How awful that such sensitive decisions are in the hands of bureaucratic bean-counting strangers. Their rules and guidelines are so inflexible that they will fund only institutional solutions, even if they are far more costly than giving a little support for home care.
Joe
This woman's story is a prime example of why Prime Directives regarding end of life care levels are so important for people to fill out with the participation of family and possibly the family lawyer. Also, with single payer she wouldn't have any hassle about how much $$ went to hospice or hospital care.
We don't have a healthcare system; what we have is a gigantic clusterfuck that kills--sort of like the federal government. The question being begged: Is the government even capable of administering a single payer system, since it can't seem to do anything else right, like enforce the law.
"Is the government even capable of administering a single payer system, since it can't seem to do anything else right"

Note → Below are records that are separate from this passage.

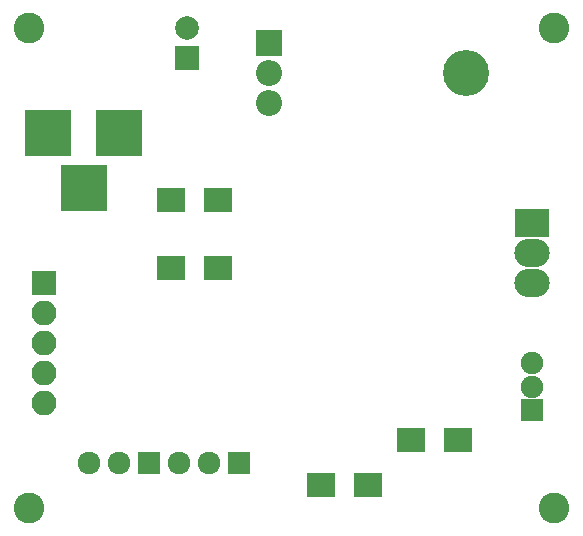
<source format=gbr>
G04 #@! TF.FileFunction,Soldermask,Top*
%FSLAX46Y46*%
G04 Gerber Fmt 4.6, Leading zero omitted, Abs format (unit mm)*
G04 Created by KiCad (PCBNEW 4.0.7) date Sunday, March 04, 2018 'PMt' 09:17:10 PM*
%MOMM*%
%LPD*%
G01*
G04 APERTURE LIST*
%ADD10C,0.100000*%
%ADD11C,2.600000*%
%ADD12R,2.000000X2.000000*%
%ADD13C,2.000000*%
%ADD14R,2.400000X2.100000*%
%ADD15R,3.900000X3.900000*%
%ADD16O,3.900000X3.900000*%
%ADD17R,2.200000X2.200000*%
%ADD18O,2.200000X2.200000*%
%ADD19R,1.900000X1.900000*%
%ADD20C,1.900000*%
%ADD21R,3.000000X2.400000*%
%ADD22O,3.000000X2.400000*%
%ADD23R,2.100000X2.100000*%
%ADD24O,2.100000X2.100000*%
%ADD25C,1.920000*%
%ADD26R,1.920000X1.920000*%
G04 APERTURE END LIST*
D10*
D11*
X97790000Y-16510000D03*
X53340000Y-57150000D03*
X97790000Y-57150000D03*
D12*
X66675000Y-19050000D03*
D13*
X66675000Y-16550000D03*
D14*
X65310000Y-31115000D03*
X69310000Y-31115000D03*
X85630000Y-51435000D03*
X89630000Y-51435000D03*
D15*
X60960000Y-25400000D03*
X54960000Y-25400000D03*
X57960000Y-30100000D03*
D14*
X65310000Y-36830000D03*
X69310000Y-36830000D03*
D16*
X90320000Y-20320000D03*
D17*
X73660000Y-17780000D03*
D18*
X73660000Y-20320000D03*
X73660000Y-22860000D03*
D19*
X95885000Y-48895000D03*
D20*
X95885000Y-46895000D03*
X95885000Y-44895000D03*
D21*
X95885000Y-33020000D03*
D22*
X95885000Y-35560000D03*
X95885000Y-38100000D03*
D14*
X82010000Y-55245000D03*
X78010000Y-55245000D03*
D23*
X54610000Y-38100000D03*
D24*
X54610000Y-40640000D03*
X54610000Y-43180000D03*
X54610000Y-45720000D03*
X54610000Y-48260000D03*
D11*
X53340000Y-16510000D03*
D25*
X60960000Y-53340000D03*
X58420000Y-53340000D03*
D26*
X63500000Y-53340000D03*
D25*
X68580000Y-53340000D03*
X66040000Y-53340000D03*
D26*
X71120000Y-53340000D03*
M02*

</source>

That's a good question. It appears that, currently, fragile cultural barriers are all that prevent the predatory elites from swooping in on Social Security, Medicare and Veterans Admin. The media isn't investigating so we know little about it. But Medicare may be extended to Medicare For All and cover everyone with relative ease, technically. In this case the predatory elites may be tempted to finally bust the barrier and seize control of these public sector pillars. But even if they were kept out, it's doubtful that Medicare could cut healthcare costs by the 2x amount needed to bring US costs in line with those in other countries. Cutting costs is a much greater political challenge, being a mandate to contract the economy, against the elites' religion. But this, universal coverage at 1/2 current cost, should be the people's goal.

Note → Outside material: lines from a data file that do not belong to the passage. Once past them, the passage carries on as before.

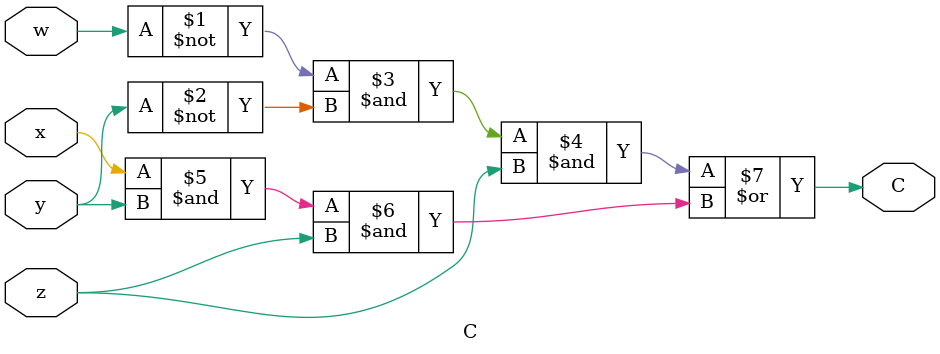
<source format=v>
module C(w,x,y,z,C);
	input w,x,y,z;
	output C;
	assign C=(~w&~y&z)|(x&y&z);
endmodule

</source>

There's no money in a dead patient. Hospice threatens to shut off the flow prematurely.
Thank you Judi for all of your fierce advocacy over the years. And even now you continue.
We need a Single Payer system and we need it now. Watch Bill Moyers tonight.
The semantics alone point up the conflict. "Insurance" is not "care." The consumer/patient/victim pays for "insurance" and that's what you get. You pay for some future sum of money to be applied toward your "care." The appropriateness of the care and its relevance to your needs or your wishes is completely beside the point. The contract to pay -- your policy -- is a boilerplate one-size-fits-some, and the final arbiter is an insurance company employee, not an advocate for the patient, not even anyone with first-hand knowledge of the case. First priority in the dynamic is the money -- how much will (won't) the insurance pay, getting the paperwork filed with all signatures, dates, justifications duly recorded. Secondary is the actual care, medications, treatments -- which have to match up with priority one -- the money. This is no way to deliver health care to people.